Belirlenen risk faktorleri:
havayolu infeksiyonu,
agir kafa travmasi,
yuksek dozla uzun suren sedasyon (bunun icinde genelde bildirilen 48 saattten daha uzun sure ve 5 mg/kg/saat ten daha yuksek doz),
artmis katekolamin ve glukokortikoid serum seviyeleri
enerji ihtiyacinin yeterli karsilanamamasi
Makalede tartisilan noktalardan biri son derece yaygin kullanimasina ragmen, PRIS'nun sadece 38 olguda rapor edilmis olmasi (PRIS benzeri durumlar disinda). Belirlenen vakalarin azligi, bu vakalarda baska nedenlerle olumcul rabdomiyoliz ve kardiak yetersizlik gelisip gelismediginin sorgulanmasina neden oluyor. Bunun disinda, yakin zamanda epilepsi tedavisi icin tiopental alan ve PRIS'a benzer sekilde kalp yetmezligi, rabdomiyoliz, bobrek yetmezligi, metabolik asidoz ve karaciger yetmezligi ile kaybedilen bir baska hastanin olgu sunumu, aslinda bu sendromun sadece propofol icin ozgun olmadigini dusundurmekte.

Patofizyoloji: Patolojik bulgular arasindaki en onemli bulgusu olan iskelet ve kalp kasindaki sitoliz. Bunun olasi nedenleri (Her maddenin sonrasinda yazar bu mekanizmayi destekleyebilecek bulgulari siralamis):
* Solunum zincirinin bozulmasi: Propofol hayvan deneylerinde mitokondri ici solunum zincirinin bozulmasina neden oluyor. Bir anlamda PRIS mitokondrial sitopatilere ve edinilmis karnitin eksikligine benziyor ve aslinda ilk hasar yuksek enerji ihtiyaci olan hucrelerde (kalp ve kas hucreleri) gozleniyor.
* Yag metabolizmasinin bozulmasi ve serbest yag asitlerinin artisi: Serbest yag asitleri proaritmojen risk faktoru olarak belirtilmekte.Propofol beta oksidasyonu engelleyerek plazma serbest yag asitlerini arttirabilir. Lipemik plazmada propofolun etki ettigi bolgelere diffuzyonunu engelleyerek plazma propofol duzeyini arttirabilir. Dusuk karbonhidrat alimi (hatirlarsaniz risk faktoru), enerji ihtiyacinin karsilanmasi icin lipolizi arttirdigindan serbest yag asitlerini arttirabilir.
* Tetikleyici faktorler arasindaki etkilesim: Katekolaminlerin, hayvan modelinde, plasma propofol seviyelerini azalttigi (propofol klirensi artiyor) gozlenmekte. SIRS'da (sistemik inflamatuar yanit sendromu) da hiperdinamik dolasim nedeniyle propofol klirensi artabilir. Bu, yetersiz seviyelere ve klinikte artan dozlarda propofol kullanimina yol acabilir.

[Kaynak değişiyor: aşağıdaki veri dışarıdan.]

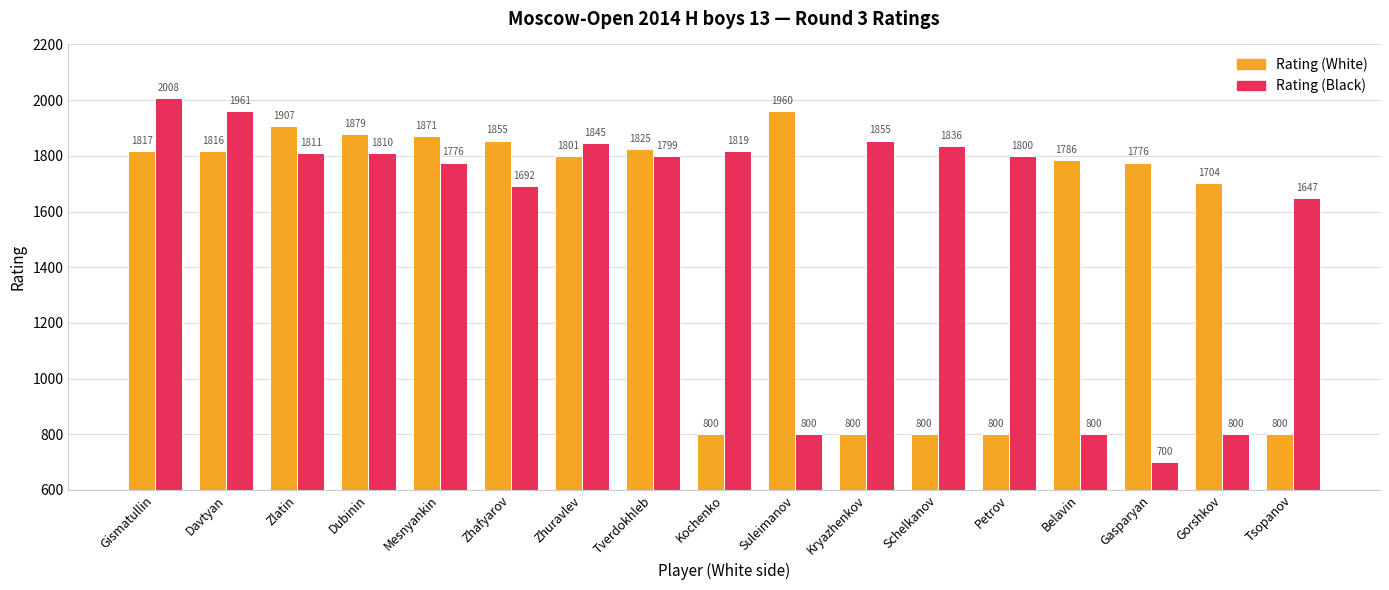

How many groups of bars are there?

17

Ayrica artmis katekolamin seviyeleri stres kardiomiyopatisine sebep olabilir.
PRIS birliktelik gosterdigi diger hastaliklar nedeniyle de agirlasabilir (ornegin yogun bakim miyopati ve polinoropatisi, steroid alimi, sepsis, septik kardiomiyopati) .
Ayrica propofolun cok iyi bilinen kardiovaskuler yan etkileri arasinda hipotansiyon, bradikardi, negatif inotropik etkileri de (molekuler duzeyde kardiyak beta-adrenoreseptor baglanmasini engellenmesi ve kalsiyum kanal protein fonksiyonunun engellenmesi, sempatik sistem aktivasyonunun inhibisyonu ve baroreseptor refleksin baskilanmasi) PRIS'daki kalp yetmezligine katkida bulunabilir.

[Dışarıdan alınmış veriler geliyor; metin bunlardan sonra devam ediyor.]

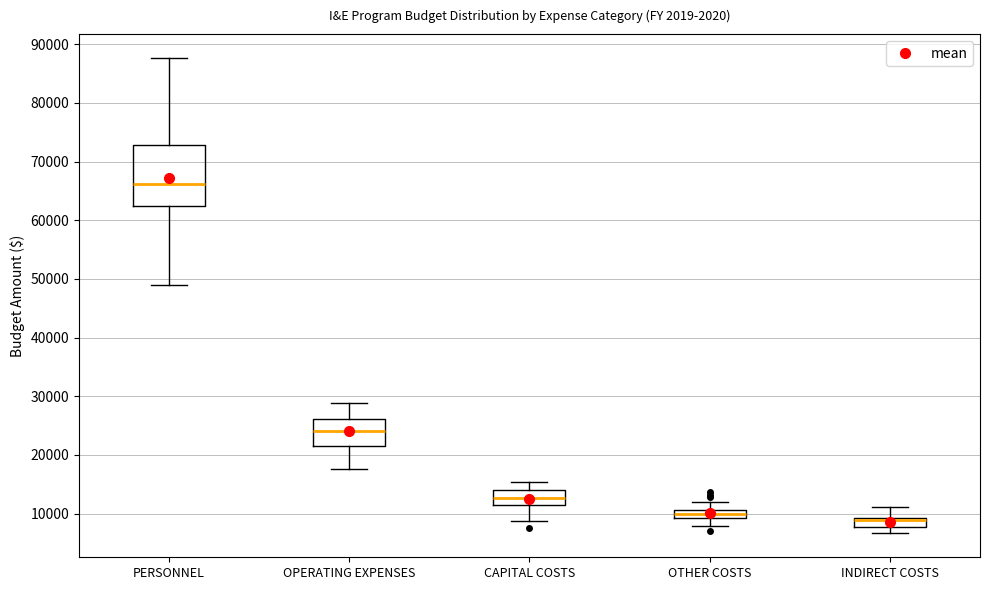

Which box is the tallest, from its lower edge to its upper edge?

PERSONNEL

Tedavi icin yazarin recetesi:
Propofol infuzyonunu hemen durdur,
Hemodinamik stabilizasyonu sagla,
Ne yazik ki bradikardi genelde katekolaminlere ve ekternal pacing e direncli,
Karbonhidrat ver ( 6-8 mg/kg/dakika).

ECMO kullanimi ve renal destegi dusun (Su ana kadar bu sendromdan kurtulan her iki hastada da ECMO (ekstrakorporeal membran oksijenasyonu) kullanilmis durumda).

Peki bunca bahisden sonra propofol kullanimindan kacinalim mi?

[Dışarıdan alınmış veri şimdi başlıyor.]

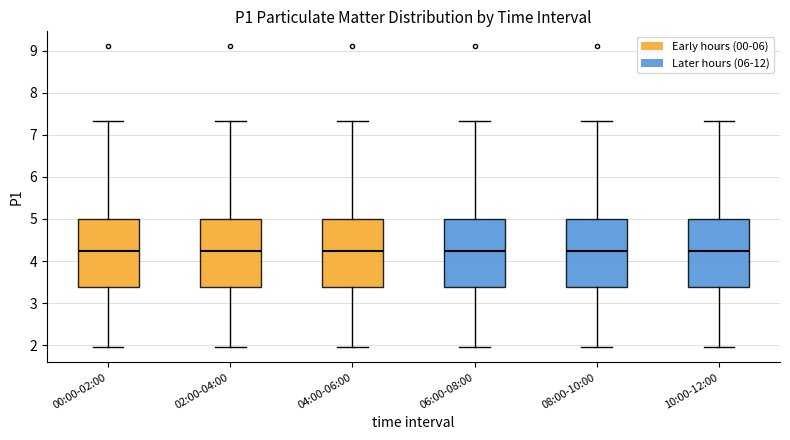

Reading left to right, transcribe this box plot: for each box, give where its median line is, the range the box spans, and where its two whiskers end, as read against the y-axis. The values are not printed on the chart, so give them approximately, as read against the axis.

00:00-02:00: median 4.3, box 3.4 to 5.0, whiskers 2.0 to 7.3
02:00-04:00: median 4.3, box 3.4 to 5.0, whiskers 2.0 to 7.3
04:00-06:00: median 4.3, box 3.4 to 5.0, whiskers 2.0 to 7.3
06:00-08:00: median 4.3, box 3.4 to 5.0, whiskers 2.0 to 7.3
08:00-10:00: median 4.3, box 3.4 to 5.0, whiskers 2.0 to 7.3
10:00-12:00: median 4.3, box 3.4 to 5.0, whiskers 2.0 to 7.3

Yazar, su ana kadar propofolun ozellikle eriskinlerde total intravenoz anestezi amacli guvenli olarak kullanilabilecegini gosteren yayinlari siraliyor ve PRIS'nun son derece nadir oldugunu hatirlatiyor. Ancak akilda kalmasi gereken ozellikle pediatrik hastada 48 saati asan ve >4 mg/kg/saat dozunda propofol kullanimi ya da diger risk faktorlerinin varligi (dusuk karbonhidrat alimi, kafa travmasi) halinde, gerektiginde propofol dozlarinin arttirilmasi yerine ek sedasyon ajanlarin denenmesi. En onemlisi laktik asidozun gozden kacmamasi ve uyarici isaretler belirir belirmez propofolun erken sonlandirilmasi.